Stone cold Circumstances

Saturday, December 22, 2007

The Circumstances Christmas Special...

The holly, jolly music drifted across the snow covered field. Every now and then whoops of enjoyment could be heard over the music, punctuated occasionally by the odd breaking glass or the sound of a body hitting the floor. The party was basically going off.

Outside things were far less merry. Rudolph took a long, dejected drag from his cigarette and stared at the misty horizon. It isn't easy for a reindeer to smoke a cigarette, but Rudolph had taught himself because, hey, he was a superstar now and could do what he liked. Rudolph grimaced each time the music got louder or the sound of his colleagues' shrieking laughter travelled across the snow to him. He leant heavily against a tree to support himself, weighed down by the six or seven highballs he'd knocked back the moment he turned up.

It was the North Pole Christmas party. December 23. One night before the big show.

"Hey... Rudybaby! Come back in, we're about to have the pinata," Blitzen called from the brightly lit doorway of the barn.

Rudolph hated Blitzen the most. Even though he was successful now, he would never forget how they had all treated him when he first arrived. Blitzen especially. He had woken after his second night in the barn to find his bright red nose painted yellow, and all his things thrown out into the snow. Blitzen hadn't even tried to pretend he hadn't done it.

Rudolph crushed out his cigarette and turned back toward the barn. He shivered, a little from the cold and a little from disgust. As he stepped through the doorway the party paused as everyone in the room sent up a huge cheer celebrating his return. Rudolph just nodded and headed towards his customary table in the darkest corner of the barn. The party raged on, the music blared and the party lights flickered on and off in an orgasm of colour. Rudolph's now not-so-bright red nose smouldered angrily in dim half-light.

Monday, December 10, 2007

Some things are better left...

There are a lot of things that get left unsaid or unexplored that would undoubtedly be extremely interesting conversation pieces or philosophical points of departure if only we were brave enough to discuss them. They are the things that lurk below the surface of our public lives like Sunday surcharge fine print on a laminated Willoughby Road menu.

Everybody has an idea of what I'm talking about. Those small feelings you get, often on a Sunday afternoon after being presented with a bill 25% higher than you expected, that make you secretly ashamed not just because you thought them, but also because, having thought them, you tend to wallow in them. Often with no tangible beginning, they get drawn out to preposterous lengths as self-indulgence and narcissism take hold.

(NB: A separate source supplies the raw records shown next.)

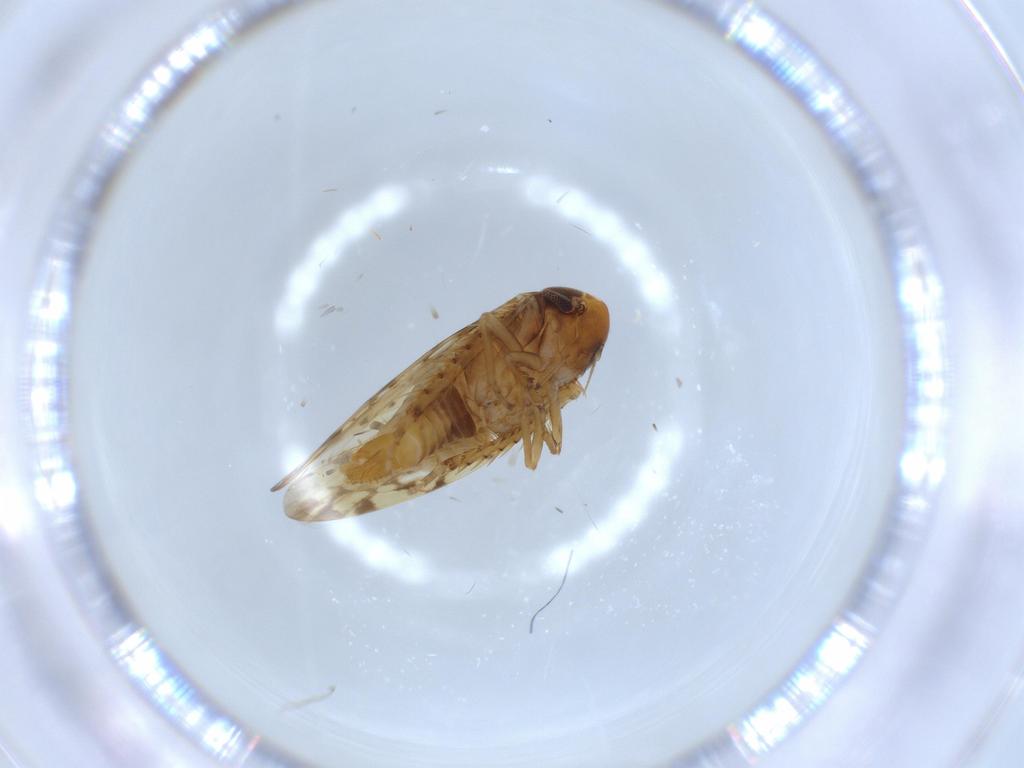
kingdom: Animalia
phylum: Arthropoda
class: Insecta
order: Hemiptera
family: Cicadellidae
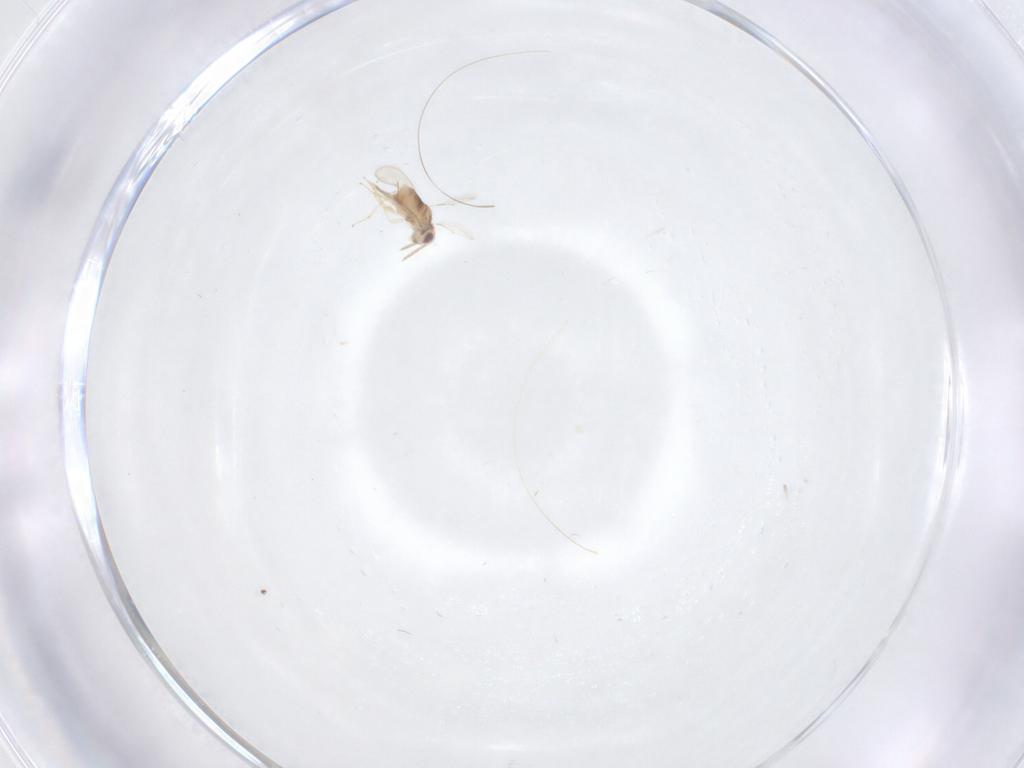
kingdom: Animalia
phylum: Arthropoda
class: Insecta
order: Hymenoptera
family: Aphelinidae
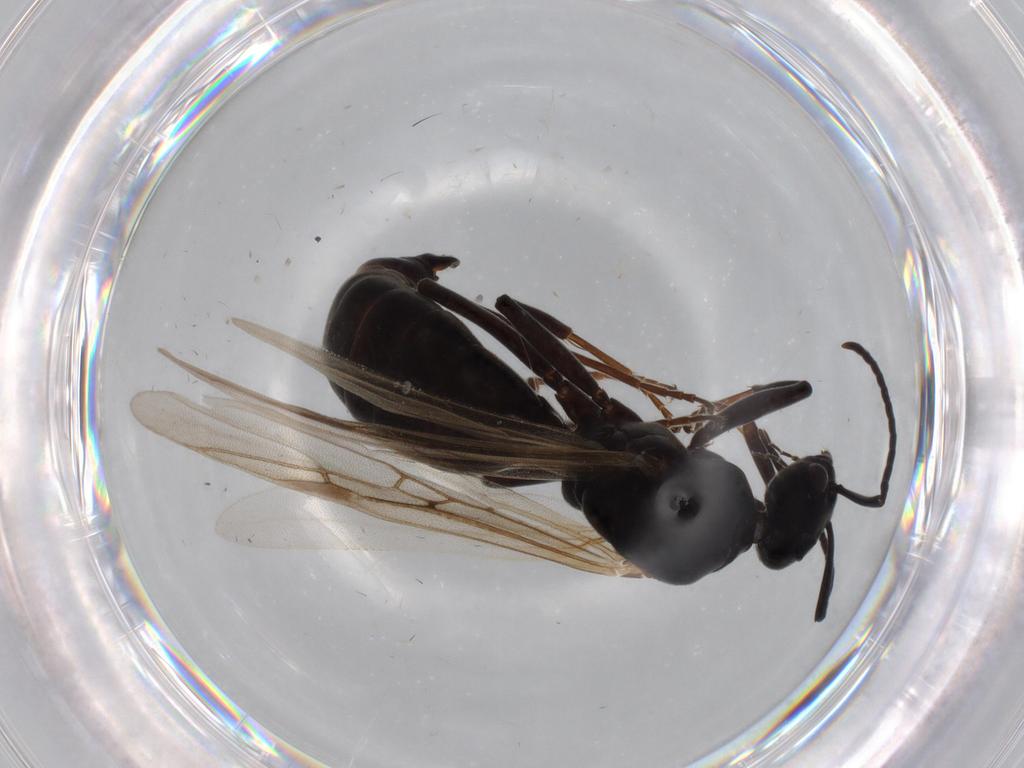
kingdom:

These flights of fancy may just begin with imagining how bad it would be if something awful was to happen to your significant other/family/friend/pet/treasured trading card. Quickly this train of thought derails into thinking about how sad you'd be, and how much attention people would pay you as a result of the terrible tragedy. You imagine how stoic you'd be. Only your closest friends would realise how torn up inside you were. They'd have to explain to people at parties why you had the thousand-yard stare. You imagine the respect these people would give you when they heard the bad news, saying to each other: "He/she is taking it so well." You imagine walks in parks that don't even exist, and how your inner turmoil would be sharply at odds with the vitality of life around you. You imagine Bittersweet Symphony playing in the background as you watch the ducks move effortlessly across the glassy still water of the pond. Your perspective would be amazing. No one else would realise that the ducks were a poignant symbol that life goes on no matter what. You return to the office job you don't even have much earlier than your colleagues expect and turn in fantastic work with a shrug that says: "Nothing really matters anymore, but I can deal."

But we very rarely talk about these feelings. We talk about the silly dreams we have or how annoying the girl at the check out was today because she said "youse".

We don't mention these thoughts because we just can't take the risk that, although we feel pretty well-adjusted, we are not normal. We worry that divulging these little secrets to others will expose that under our reasonably normal facades we are, in fact, cripplingly and malevolently selfish.

But we aren't. Everyone thinks this way from time to time. We should discuss them. After all, they're quite funny (provided you aren't the person killed in the plane/car/rotunda accident). Openly discussing these foibles could bring us all closer together, by showing us that deep down, we all star in our own movies, and all secretly want them to be dramatic and brimming with pathos.

As I write this, I realise that there is a second category of information we all keep to ourselves. These are those stories or interesting facts we don't pass on because we are ashamed to reveal the source. I'd give an example, but I can't because I heard it at a Young Liberals function.